Quand la deuxième voie l’emporte sur la première, on salue celle-ci comme une victoire en disant de celui qui la met en œuvre qu’il est admirable parce qu’il a su ne pas perdre sa capacité d’émerveillement. Il ne s’est pas endurci. Il ne s’est pas aigri. Il ne s’est pas révolté. Il n’est pas tombé dans le désespoir. Il a laissé sa chance à la vie. Il n’est pas devenu indifférent. Magnifique faculté laissant apercevoir l’émerveillement comme capacité de surmonter le malheur.

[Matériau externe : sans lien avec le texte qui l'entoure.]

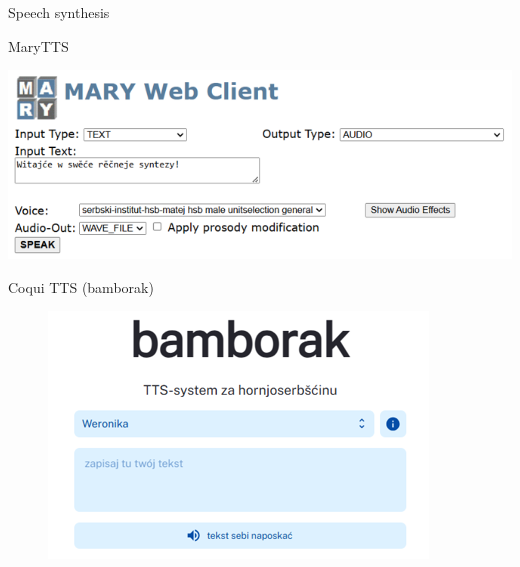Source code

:   \begin{block}{Speech synthesis}


    MaryTTS

    \includegraphics[width=\colwidth]{marytts_small.png}


    Coqui TTS (bamborak\cite{bamborak})

    \begin{figure}
        \centering
        \includegraphics[width=0.75\colwidth]{bamborak_small.png}
        \label{fig:bamborak}
    \end{figure}
    

  \end{block}
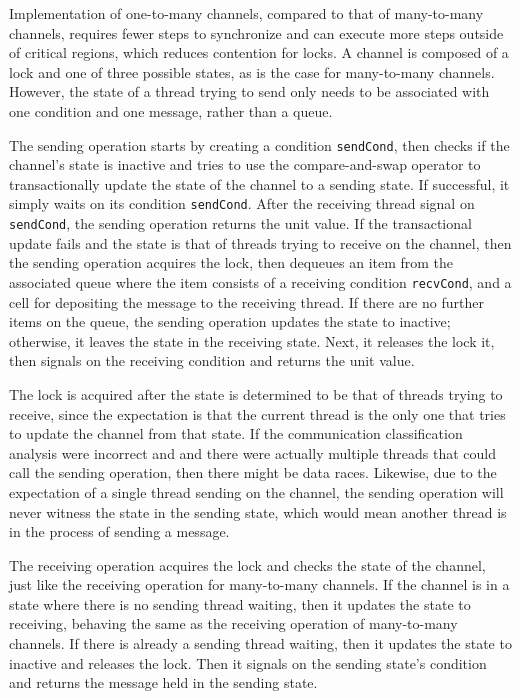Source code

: \documentclass[10pt]{article}
\begin{document}
Implementation of one-to-many channels, compared to that of many-to-many channels,
requires fewer
steps to synchronize and can execute more steps outside of critical regions, which reduces
contention for locks. A channel is composed of a lock and one of three possible states, as is
the case for many-to-many channels.  However, the state of a thread trying to send only needs
to be associated with one condition and one message, rather than a queue.  

The sending operation starts by creating a condition \lstinline{sendCond}, then checks
if the channel's state is inactive and tries to use the
compare-and-swap operator to transactionally update the state of
the channel to a sending state.
If successful, it simply waits on its condition \lstinline{sendCond}.
After the receiving thread signal on \lstinline{sendCond}, the sending operation returns the unit value.
If the transactional update fails and the state is
that of threads trying to receive on the channel, then the sending operation acquires the lock,
then dequeues an item from the associated queue where the item consists of a receiving condition \lstinline{recvCond},
and a cell for depositing the message to the receiving thread.
If there are no further items on the queue, the sending operation updates the state to inactive; otherwise, it
leaves the state in the receiving state.
Next, it releases the lock it, then signals on the receiving condition and returns the unit value.

The lock is acquired after the state is determined to be that of
threads trying to receive, since the expectation is that the current thread is the only one
that tries to update the channel from that state.  If the communication classification analysis were
incorrect and and there were actually multiple threads that could call the sending operation,
then there might be data races.  Likewise, due to the expectation of a single thread
sending on the channel, the sending operation will never witness the state in the sending state,
which would mean another thread is in the process of sending a message.

The receiving operation acquires the lock and checks
the state of the channel, just like the receiving operation for many-to-many channels.
If the channel is in a state where there is no sending thread waiting,
then it updates the state to receiving, behaving the same as the receiving operation of many-to-many channels.
If there is already a sending thread waiting, then it updates the state to inactive and
releases the lock. Then it signals on the sending state's condition and
returns the message held in the sending state.
\end{document}
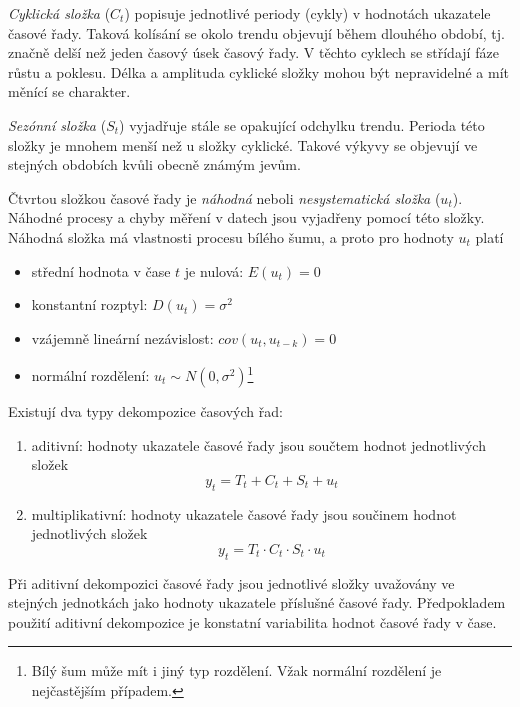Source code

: \documentclass[a4paper,12pt,twoside]{scrreprt}
\begin{document}
\textit{Cyklická složka} ($C_t$) popisuje jednotlivé periody (cykly) v hodnotách ukazatele časové řady. Taková kolísání se okolo trendu objevují během dlouhého období, tj. značně delší než jeden časový úsek časový řady. V těchto cyklech se střídají fáze růstu a poklesu. Délka a amplituda cyklické složky mohou být nepravidelné a mít měnící se charakter. 

\textit{Sezónní složka} ($S_t$) vyjadřuje stále se opakující odchylku trendu. Perioda této složky je mnohem menší než u složky cyklické. Takové výkyvy se objevují ve stejných obdobích kvůli obecně známým jevům.

Čtvrtou složkou časové řady je \textit{náhodná} neboli \textit{nesystematická složka} ($u_t$). \\ Náhodné procesy a chyby měření v datech jsou vyjadřeny pomocí této složky. Náhodná složka má vlastnosti procesu bílého šumu, a proto pro hodnoty $u_t$ platí

\begin{itemize}
\item střední hodnota v čase $t$ je nulová: $E(u_t) = 0$
\item konstantní rozptyl: $D(u_t) = \sigma^2$
\item vzájemně lineární nezávislost: $cov(u_t, u_{t-k}) = 0$ 
\item normální rozdělení: $u_t \sim N(0, \sigma^2)$\footnote{Bílý šum může mít i jiný typ rozdělení. Vžak normální rozdělení je nejčastějším případem.}
\end{itemize}

Existují dva typy dekompozice časových řad:

\begin{enumerate}

\item aditivní: hodnoty ukazatele časové řady jsou součtem hodnot jednotlivých složek
\begin{equation}
y_t = T_t + C_t + S_t + u_t
\end{equation}

\item multiplikativní: hodnoty ukazatele časové řady jsou součinem hodnot jednotlivých složek 
\begin{equation}
y_t = T_t \cdot C_t \cdot S_t \cdot u_t
\end{equation}

\end{enumerate}

Při aditivní dekompozici časové řady jsou jednotlivé složky uvažovány ve \\ stejných jednotkách jako hodnoty ukazatele příslušné časové řady. Předpokladem použití aditivní dekompozice je konstatní variabilita hodnot časové řady v čase.
\end{document}
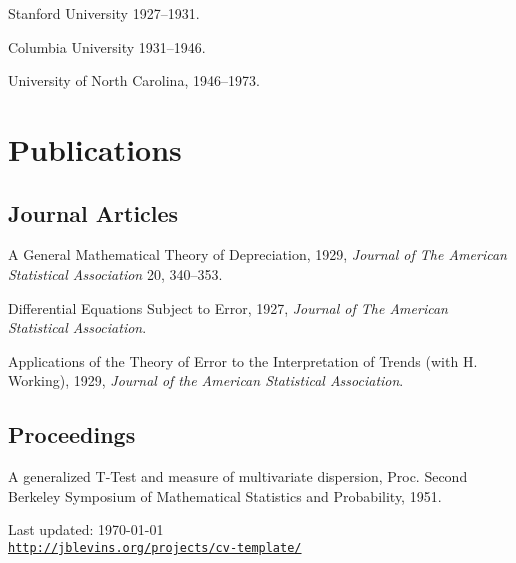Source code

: \documentclass{article}
\def\footerlink{http://jblevins.org/projects/cv-template/}
\renewenvironment{itemize}{
  \begin{list}{}{
    \setlength{\leftmargin}{1.5em}
  }
}{
  \end{list}
}
\begin{document}
\begin{itemize}
\item Stanford University 1927--1931.
\item Columbia University 1931--1946.
\item University of North Carolina, 1946--1973.
\end{itemize}


\section*{Publications}

\subsection*{Journal Articles}

\begin{itemize}
\item A General Mathematical Theory of Depreciation, 1929, {\it Journal
    of The American Statistical Association} 20, 340--353.
\item Differential Equations Subject to Error, 1927, {\it Journal of The
    American Statistical Association}.
\item Applications of the Theory of Error to the Interpretation of
  Trends (with H. Working), 1929, {\it Journal of the American
    Statistical Association}.
\end{itemize}

\subsection*{Proceedings}

\begin{itemize}
\item A generalized T-Test and measure of multivariate dispersion,
  Proc. Second Berkeley Symposium of Mathematical Statistics and
  Probability, 1951.
\end{itemize}

\bigskip

\begin{center}
  \begin{footnotesize}
    Last updated: \today \\
    \href{\footerlink}{\texttt{\footerlink}}
  \end{footnotesize}
\end{center}
\end{document}

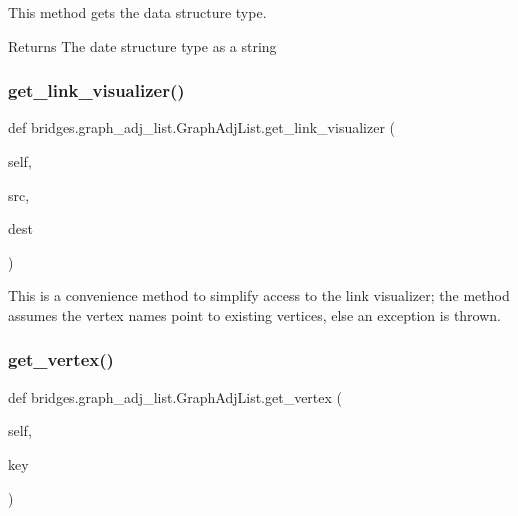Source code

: This method gets the data structure type. 

\begin{DoxyReturn}{Returns}
The date structure type as a string 
\end{DoxyReturn}
\mbox{\label{classbridges_1_1graph__adj__list_1_1_graph_adj_list_abaa3015ae78e0f5ebc6fd2d2d2772927}} 
\subsubsection{\texorpdfstring{get\+\_\+link\+\_\+visualizer()}{get\_link\_visualizer()}}
{\footnotesize\ttfamily def bridges.\+graph\+\_\+adj\+\_\+list.\+Graph\+Adj\+List.\+get\+\_\+link\+\_\+visualizer (\begin{DoxyParamCaption}\item[{}]{self,  }\item[{}]{src,  }\item[{}]{dest }\end{DoxyParamCaption})}



This is a convenience method to simplify access to the link visualizer; the method assumes the vertex names point to existing vertices, else an exception is thrown. 

\mbox{\label{classbridges_1_1graph__adj__list_1_1_graph_adj_list_af484d881d91177e723faf8b8a5c427e2}} 
\subsubsection{\texorpdfstring{get\+\_\+vertex()}{get\_vertex()}}
{\footnotesize\ttfamily def bridges.\+graph\+\_\+adj\+\_\+list.\+Graph\+Adj\+List.\+get\+\_\+vertex (\begin{DoxyParamCaption}\item[{}]{self,  }\item[{}]{key }\end{DoxyParamCaption})}



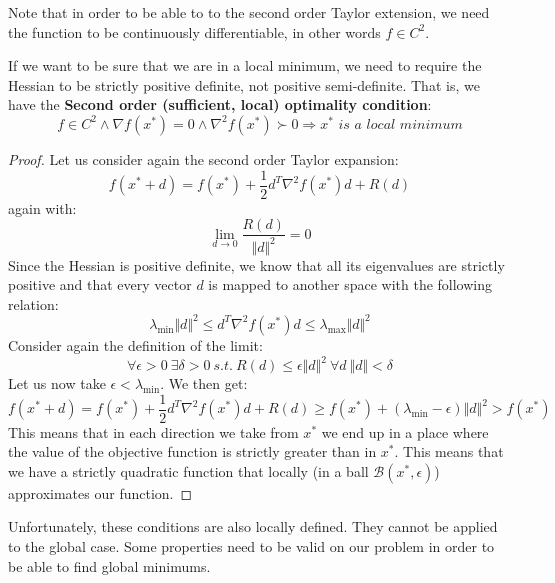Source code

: \par Note that in order to be able to to the second order Taylor extension, we need the function to be continuously differentiable, in other words $f \in C^2$.
\par If we want to be sure that we are in a local minimum, we need to require the Hessian to be strictly positive definite, not positive semi-definite. That is, we have the \textbf{Second order (sufficient, local) optimality condition}:
\begin{equation}
    f \in C^2 \wedge \nabla f(x^*) = 0 \wedge \nabla^2 f(x^*) \succ 0 \Rightarrow x^* \textit{ is a local minimum}
\end{equation}
\begin{proof}
Let us consider again the second order Taylor expansion:
\begin{equation}
    f(x^* + d) = f(x^*) + \frac{1}{2} d^T \nabla^2 f(x^*) d + R(d)
\end{equation}
again with:
\begin{equation}
    \lim_{d \rightarrow 0} \frac{R(d)}{\Vert d \Vert^2} = 0
\end{equation}
Since the Hessian is positive definite, we know that all its eigenvalues are strictly positive and that every vector $d$ is mapped to another space with the following relation:
\begin{equation}
    \lambda_{\min} \Vert d \Vert^2 \leq d^T \nabla^2 f(x^*) d \leq \lambda_{\max} \Vert d \Vert^2
\end{equation}
Consider again the definition of the limit:
\begin{equation}
    \forall \epsilon > 0\ \exists \delta > 0\ s.t.\ R(d) \leq \epsilon \Vert d \Vert^2\ \forall d\ \Vert d \Vert < \delta
\end{equation}
Let us now take $\epsilon < \lambda_{\min}$. We then get:
\begin{equation}
    f(x^* + d) = f(x^*) + \frac{1}{2} d^T \nabla^2 f(x^*) d + R(d) \geq f(x^*) + (\lambda_{\min} - \epsilon) \Vert d \Vert^2 > f(x^*)
\end{equation}
This means that in each direction we take from $x^*$ we end up in a place where the value of the objective function is strictly greater than in $x^*$.
This means that we have a strictly quadratic function that locally (in a ball $\mathcal{B}(x^*,\epsilon)$) approximates our function.
\end{proof}
\par Unfortunately, these conditions are also locally defined. They cannot be applied to the global case. Some properties need to be valid on our problem in order to be able to find global minimums.
%
%
%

On pourrait penser le contraire, on pourrait croire que l’émerveillement est un regard innocent posé sur l’existence. Il n’en est rien. Il faut avoir lutté contre soi pour parvenir à cet émerveillement-là. Il faut avoir surmonté la tristesse, la lassitude, la révolte, le désespoir et donc les avoir rencontrés.
Certaines personnes âgées ont cet émerveillement. Elles ont vécu, elles ont lutté, elles ont souffert ; elles pourraient se refermer dans l’amertume et le chagrin à l’approche de la mort, elles n’en font rien. Au lieu de se mettre en état de désenchantement, elles se mettent en merveille. Et, le faisant, un miracle s’opère : la vie se met à parler. Comme pour les enfants, avec la même magie. Une magie toutefois enrichie par l’expérience de la vie. D’où un émerveillement singulier. Un émerveillement devant le fait de s’émerveiller.
Les grands savants connaissent le même. Il arrive que l’on ne sache plus à force de savoir : on peut alors se replier dans le scepticisme et l’amertume, on peut à l’inverse sortir ressuscité de l’ombre. C’est le cas quand le savant a l’humour de se réjouir de son échec à savoir en y voyant un signe. Quand on ne sait pas, quand on ne sait plus, on est proche de l’infini. Moins on sait, plus on approche l’infini. De là, l’émerveillement de certains savants. Leur savoir n’est plus de la science mais de la contemplation et de la poésie. Un monde peut en cacher un autre, un savoir peut cacher une sagesse et le travail de la raison déboucher sur la stupeur d’exister.
Bertrand Vergely, Retour à l’émerveillement, Paris, 2010, Albin Michel, pp. 17-18.